REPLENISH contends that if our infrastructure systems and their associated cityscapes were designed with positive H&WB outcomes as the primary design criterion, huge social and economic benefits would result. REPLENISH therefore proposes, by adopting systems thinking and systems engineering (or 'doing'), to:

- create the evidence base to prove the extent of the damage to citizen H&WB and the benefits of change,
- rethink and redesign our engineered infrastructure systems and cityscapes,
- create alternative business models that would prove the value of investment in making such change, and amended forms of governance that control their efficacy,
- prove the concepts via demonstrator projects in association with the Design Council, Sustrans and other user partners.

Technical Summary

REPLENISH's vision is to transform:
- Cities into places that positively contribute to the health and wellbeing (H&WB) of its people.
- Those who shape and govern cities by understanding the health and wellbeing implications of the decisions and interventions they make.
- The research team (the academics, user and project partners) by developing transdisciplinarity practices.

REPLENISH's ambition is to create a new form of city engineering that embeds H&WB as the principal components in decision-making, specifically addressing the upstream causes of Non-Communicable Diseases, which to date has eluded current infrastructure and urban systems design.

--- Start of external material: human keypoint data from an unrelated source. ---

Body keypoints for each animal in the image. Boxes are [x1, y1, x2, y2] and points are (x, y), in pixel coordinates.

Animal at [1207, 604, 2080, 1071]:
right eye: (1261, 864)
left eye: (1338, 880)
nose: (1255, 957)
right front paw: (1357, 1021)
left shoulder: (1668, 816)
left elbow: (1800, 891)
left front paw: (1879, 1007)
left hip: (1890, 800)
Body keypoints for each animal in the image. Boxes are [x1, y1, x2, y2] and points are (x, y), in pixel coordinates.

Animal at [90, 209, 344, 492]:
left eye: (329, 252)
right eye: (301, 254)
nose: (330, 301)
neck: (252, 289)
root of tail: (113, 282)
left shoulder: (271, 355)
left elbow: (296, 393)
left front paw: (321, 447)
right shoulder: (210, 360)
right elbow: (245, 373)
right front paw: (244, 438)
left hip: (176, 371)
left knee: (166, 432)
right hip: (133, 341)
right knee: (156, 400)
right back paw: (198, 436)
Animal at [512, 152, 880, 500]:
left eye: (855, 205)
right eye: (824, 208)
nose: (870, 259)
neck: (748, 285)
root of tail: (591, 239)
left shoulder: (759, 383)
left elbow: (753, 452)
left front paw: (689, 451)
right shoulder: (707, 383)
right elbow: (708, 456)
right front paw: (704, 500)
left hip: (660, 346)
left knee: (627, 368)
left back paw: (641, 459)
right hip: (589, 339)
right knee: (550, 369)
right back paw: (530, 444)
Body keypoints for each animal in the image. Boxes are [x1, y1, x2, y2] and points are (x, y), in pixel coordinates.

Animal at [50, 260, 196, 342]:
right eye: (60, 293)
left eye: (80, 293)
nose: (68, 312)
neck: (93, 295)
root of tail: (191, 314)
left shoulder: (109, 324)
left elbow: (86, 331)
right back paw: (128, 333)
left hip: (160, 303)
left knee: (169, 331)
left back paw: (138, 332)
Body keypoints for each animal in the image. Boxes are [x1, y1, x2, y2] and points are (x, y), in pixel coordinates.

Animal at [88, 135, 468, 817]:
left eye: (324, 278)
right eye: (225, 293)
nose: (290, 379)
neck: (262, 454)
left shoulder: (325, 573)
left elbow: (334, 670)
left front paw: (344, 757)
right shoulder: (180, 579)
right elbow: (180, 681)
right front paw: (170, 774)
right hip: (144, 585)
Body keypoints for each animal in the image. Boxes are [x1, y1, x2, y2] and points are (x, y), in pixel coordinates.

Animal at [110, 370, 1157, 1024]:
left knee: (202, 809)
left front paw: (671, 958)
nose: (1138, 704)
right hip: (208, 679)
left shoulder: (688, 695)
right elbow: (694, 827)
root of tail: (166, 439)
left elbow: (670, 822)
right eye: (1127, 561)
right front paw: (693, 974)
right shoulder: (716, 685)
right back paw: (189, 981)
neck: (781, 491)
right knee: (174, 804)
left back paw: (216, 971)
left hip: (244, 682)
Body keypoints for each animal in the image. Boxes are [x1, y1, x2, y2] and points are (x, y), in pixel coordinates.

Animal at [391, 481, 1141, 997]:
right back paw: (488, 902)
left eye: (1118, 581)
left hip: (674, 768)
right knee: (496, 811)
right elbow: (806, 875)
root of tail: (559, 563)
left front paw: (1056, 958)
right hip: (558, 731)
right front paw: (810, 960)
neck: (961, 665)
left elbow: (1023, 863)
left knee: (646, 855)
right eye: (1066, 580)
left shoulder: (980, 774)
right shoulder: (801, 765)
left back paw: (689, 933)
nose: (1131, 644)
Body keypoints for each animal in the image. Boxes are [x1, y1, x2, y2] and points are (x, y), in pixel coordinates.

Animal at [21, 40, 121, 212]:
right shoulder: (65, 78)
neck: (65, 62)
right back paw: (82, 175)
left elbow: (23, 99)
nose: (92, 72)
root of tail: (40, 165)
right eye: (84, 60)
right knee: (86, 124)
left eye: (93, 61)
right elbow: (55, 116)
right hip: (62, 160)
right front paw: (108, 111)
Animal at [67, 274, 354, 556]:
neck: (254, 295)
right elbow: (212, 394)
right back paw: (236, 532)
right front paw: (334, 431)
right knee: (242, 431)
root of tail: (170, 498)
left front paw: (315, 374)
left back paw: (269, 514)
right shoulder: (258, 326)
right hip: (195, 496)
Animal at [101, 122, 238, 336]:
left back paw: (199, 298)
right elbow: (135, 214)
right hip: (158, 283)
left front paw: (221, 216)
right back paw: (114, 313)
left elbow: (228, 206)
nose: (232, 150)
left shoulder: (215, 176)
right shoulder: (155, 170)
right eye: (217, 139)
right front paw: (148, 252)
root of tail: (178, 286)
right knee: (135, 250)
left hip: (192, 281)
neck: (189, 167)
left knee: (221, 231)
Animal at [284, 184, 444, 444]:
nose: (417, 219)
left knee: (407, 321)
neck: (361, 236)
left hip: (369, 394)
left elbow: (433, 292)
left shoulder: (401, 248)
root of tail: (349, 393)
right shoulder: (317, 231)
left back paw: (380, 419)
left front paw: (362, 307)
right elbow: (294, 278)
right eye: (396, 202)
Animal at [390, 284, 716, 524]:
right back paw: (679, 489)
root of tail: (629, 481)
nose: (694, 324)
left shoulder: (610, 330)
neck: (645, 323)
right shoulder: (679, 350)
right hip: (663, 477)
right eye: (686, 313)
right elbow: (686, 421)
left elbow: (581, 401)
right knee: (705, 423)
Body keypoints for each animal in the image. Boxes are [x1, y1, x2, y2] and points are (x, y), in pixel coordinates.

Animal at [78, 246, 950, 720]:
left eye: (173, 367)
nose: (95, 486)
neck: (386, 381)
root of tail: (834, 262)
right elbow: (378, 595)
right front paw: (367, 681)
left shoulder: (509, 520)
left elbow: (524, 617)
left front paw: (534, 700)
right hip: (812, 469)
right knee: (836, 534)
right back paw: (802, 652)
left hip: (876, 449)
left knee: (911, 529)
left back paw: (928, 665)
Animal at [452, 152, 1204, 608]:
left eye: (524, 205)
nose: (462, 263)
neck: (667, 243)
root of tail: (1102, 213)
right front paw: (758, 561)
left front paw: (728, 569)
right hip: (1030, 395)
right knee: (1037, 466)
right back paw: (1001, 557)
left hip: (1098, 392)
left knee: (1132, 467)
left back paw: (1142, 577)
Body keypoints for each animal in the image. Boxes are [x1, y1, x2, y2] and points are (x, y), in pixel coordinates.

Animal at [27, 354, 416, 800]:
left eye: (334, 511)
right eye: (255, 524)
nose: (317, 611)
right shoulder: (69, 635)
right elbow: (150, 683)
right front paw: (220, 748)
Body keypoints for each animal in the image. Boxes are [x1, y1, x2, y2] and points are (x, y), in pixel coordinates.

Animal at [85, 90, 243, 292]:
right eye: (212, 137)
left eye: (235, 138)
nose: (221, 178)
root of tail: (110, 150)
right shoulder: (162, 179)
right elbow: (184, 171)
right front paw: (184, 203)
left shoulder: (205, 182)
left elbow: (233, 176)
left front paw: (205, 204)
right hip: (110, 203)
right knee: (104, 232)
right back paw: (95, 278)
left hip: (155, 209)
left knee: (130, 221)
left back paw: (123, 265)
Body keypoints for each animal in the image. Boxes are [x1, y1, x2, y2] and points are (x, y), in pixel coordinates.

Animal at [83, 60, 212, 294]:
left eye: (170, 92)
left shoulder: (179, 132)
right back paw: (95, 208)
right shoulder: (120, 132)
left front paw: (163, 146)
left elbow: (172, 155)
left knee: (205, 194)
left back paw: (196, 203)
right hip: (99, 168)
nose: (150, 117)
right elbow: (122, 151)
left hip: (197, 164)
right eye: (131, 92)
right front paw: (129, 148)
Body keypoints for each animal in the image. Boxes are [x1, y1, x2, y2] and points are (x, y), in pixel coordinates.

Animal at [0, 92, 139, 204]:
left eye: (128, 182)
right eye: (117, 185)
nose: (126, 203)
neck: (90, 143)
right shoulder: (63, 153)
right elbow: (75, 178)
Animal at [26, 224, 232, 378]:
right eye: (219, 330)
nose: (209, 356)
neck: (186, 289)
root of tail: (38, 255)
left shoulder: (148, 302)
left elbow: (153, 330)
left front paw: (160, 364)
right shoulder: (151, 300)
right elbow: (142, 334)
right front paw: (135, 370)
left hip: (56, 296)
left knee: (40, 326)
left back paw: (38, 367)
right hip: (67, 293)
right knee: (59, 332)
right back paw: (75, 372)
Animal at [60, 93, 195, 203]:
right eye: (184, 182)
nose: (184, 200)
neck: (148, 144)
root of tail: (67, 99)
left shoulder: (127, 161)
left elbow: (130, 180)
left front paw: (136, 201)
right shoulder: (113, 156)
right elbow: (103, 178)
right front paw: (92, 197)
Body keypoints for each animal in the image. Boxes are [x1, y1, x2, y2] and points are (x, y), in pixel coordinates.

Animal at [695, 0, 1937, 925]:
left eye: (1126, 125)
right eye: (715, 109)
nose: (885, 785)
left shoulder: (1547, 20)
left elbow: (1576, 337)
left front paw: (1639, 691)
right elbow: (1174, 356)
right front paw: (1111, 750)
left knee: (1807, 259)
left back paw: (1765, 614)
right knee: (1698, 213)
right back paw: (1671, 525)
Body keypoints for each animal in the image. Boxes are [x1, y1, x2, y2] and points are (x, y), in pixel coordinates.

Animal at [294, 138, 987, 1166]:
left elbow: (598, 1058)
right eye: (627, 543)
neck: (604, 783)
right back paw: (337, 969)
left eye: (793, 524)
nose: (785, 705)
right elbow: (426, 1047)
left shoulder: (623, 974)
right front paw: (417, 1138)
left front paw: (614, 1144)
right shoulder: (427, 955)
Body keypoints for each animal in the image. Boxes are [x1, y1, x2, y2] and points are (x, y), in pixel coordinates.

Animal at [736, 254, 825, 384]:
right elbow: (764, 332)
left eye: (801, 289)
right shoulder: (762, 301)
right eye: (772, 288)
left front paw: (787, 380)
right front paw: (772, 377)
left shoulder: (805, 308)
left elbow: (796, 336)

REPLENISH will assess H&WB outcomes throughout the conception, design, trialling, implementation, monitoring and adaptation stages of radical urban interventions that combine:
- Reengineered 'urban metabolism' - the movement of people, raw materials and goods, and the removal of waste - using systems methodologies.
- Synthesis with urban systems. Radical urban interventions have the potential to address multiple problems and yield multiple benefits via a whole-systems approach. We will use highly-detailed, complex and comprehensive system mapping to reveal urban system interdependencies and all consequences, positive and negative, of iteratively-designed interventions. We will formulate alternative business models to facilitate their implementation in practice, and ensure (recommending change where necessary) that all systems of governance are in alignment.
- Reimagined urban places so that they synthesise with these transformed engineered systems and respond to future likely urban change. A truly smart, multiply-sensed, place would meet citizens' aspirations and deliver on cities' sustainability, resilience, liveability, health and wellbeing agendas.

REPLENISH will disseminate its findings widely and embed its methodologies in national and local policy and practice to deliver the transformation.

This grant is funded by the UK Prevention Research Partnership (UKPRP) which is administered by the Medical Research Council on behalf of the UKPRP's 12 funding partners: British Heart Foundation; Cancer Research UK; Chief Scientist Office of the Scottish Government Health and Social Care Directorates; Engineering and Physical Sciences Research Council; Economic and Social Research Council; Health and Social Care Research and Development Division, Welsh Government; Health and Social Care Public Health Agency, Northern Ireland; Medical Research Council; Natural Environment Research Council; National Institute for Health Research; The Health Foundation; The Wellcome Trust.